The design of a lamp array to match a particular crop canopy and target pest biology is a critical aspect determining of the success of the treatments. Our cooperative projects with growers across the US have always involved our array designs and electronics. Some growers have designed and fabricated the various carriages for the arrays. But the UV array itself is NOT a DIY project, nor is calibration and the photobiological and epidemiological calculations that enter into calculations of a proper UV dose for specific applications. In addition to the engineering and biological considerations, both UVB and UVC can be injurious to you unless devices are properly designed and the lamps are properly shielded from direct view. No person should ever have an unshielded view of germicidal UV lamps, as there is a significant risk of eye and skin damage from exposure UVB and UVC. The protective gear that is required for safe applications is not expensive, and consists of UV-opaque clothing that covers all exposed skin, disposable gloves and a face-shield and eye protection rated for protection from UV. The arrays shown in this article also incorporate clear PVC curtains at each end of the array to limit escape of UV from the array. As would be the case with any IPM technology, UV does not pose undue risks to operators or the environment if used properly. Proper training and use protocols are the key to safe and effective applications.
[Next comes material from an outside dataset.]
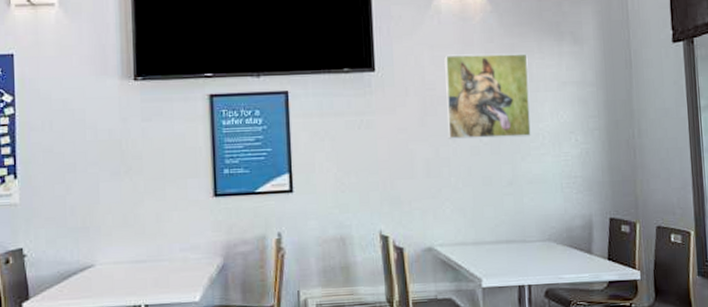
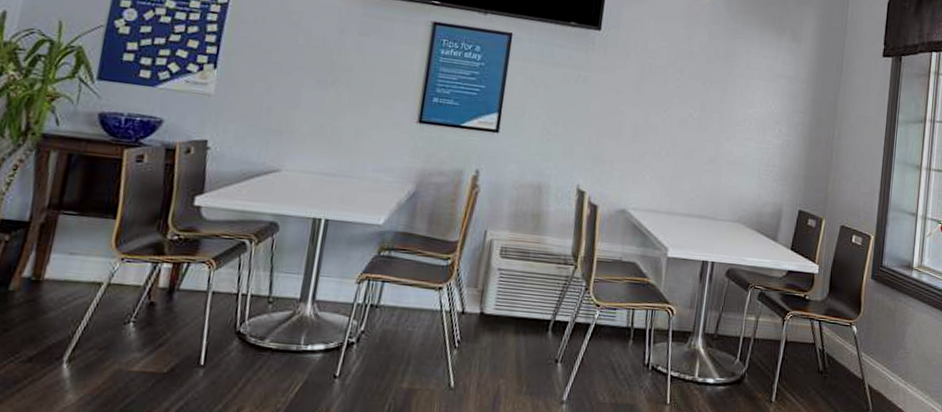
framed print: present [444,54,531,139] -> none [659,28,748,120]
Our work has been funded by competitive grants from the USDA Organic Research and Extension Initiative, and the USDA Specialty Crops Research Initiative. Additional support has been provided by the National Research Council of Norway, the New York Farm Viability Institute, the USDA Sustainable Agriculture Research and Extension Program and Bully Hill Vineyards. We work as a diverse international group to promote this research area and its applications, and to act as a resource to train others. The work spans disciplines from plant growth and photobiology to physics and lighting technology.

David M. Gadoury is a senior research associate in Cornell’s Plant Pathology and Plant-Microbe Biology Section at Cornell AgriTech, where his program focuses on pathogen ecology, pathogen biology and disease management. He leads the Light and Plant Health Group.

References

Gadoury, D.M., Pearson, R.C., Seem, R.C., Henick-Kling, T., Creasy, L.L., and Michaloski, A. 1992. Control of diseases of grapevine by short-wave ultraviolet light. Phytopathology 82:243.
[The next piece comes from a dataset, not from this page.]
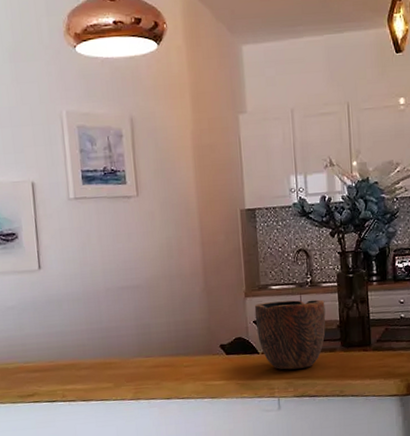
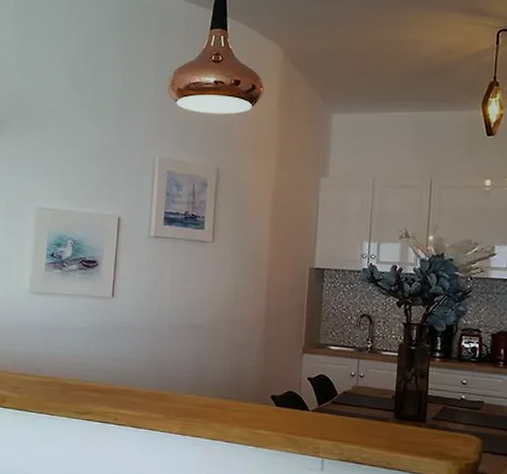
bowl: present [254,299,326,370] -> none [309,361,383,433]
Janisiewicz, W. J., Takeda, F., Glenn, D. M., Camp, M. J., & Jurick, W. M. (2016a). Dark Period Following UV-C Treatment Enhances Killing of Botrytis cinerea 3.Conidia and Controls Gray Mold of Strawberries. Phytopathology, 106(4), 386–394. https://doi.org/10.1094/PHYTO-09-15-0240-R

Michaloski, A.J. 1991. Method and apparatus for ultraviolet treatment of plants. U.S. Patent no. 5,040,329.

Onofre, R. B., Gadoury, D. M., Stensvand, A., Bierman, A., Rea, M., and Peres, N. A. 2019. Use of ultraviolet light to suppress powdery mildew in strawberry fruit production fields. Plant Dis. 105:0000-0000 (in press).

Suthaparan, A., Stensvand, A., Solhaug, K. A., Torre, S., Mortensen, L. M., Gadoury, D. M., Seem, R. C., and Gislerød, H. R. 2012. Suppression of powdery mildew (Podosphaera pannosa) in greenhouse roses by brief exposure to supplemental UV-B radiation. Plant Dis. 96:1653-1660.

Suthaparan, A., Stensvand, A., Solhaug, K. A., Torre, S., Telfer, K. H., Ruud, A. K., Mortensen, L. M., Gadoury, D. M., Seem, R. C., and Gislerød, H. R. 2014. Suppression of cucumber powdery mildew by supplemental UV-B radiation in greenhouses can be augmented or reduced by background radiation quality. Plant Dis. 98:1349-1357.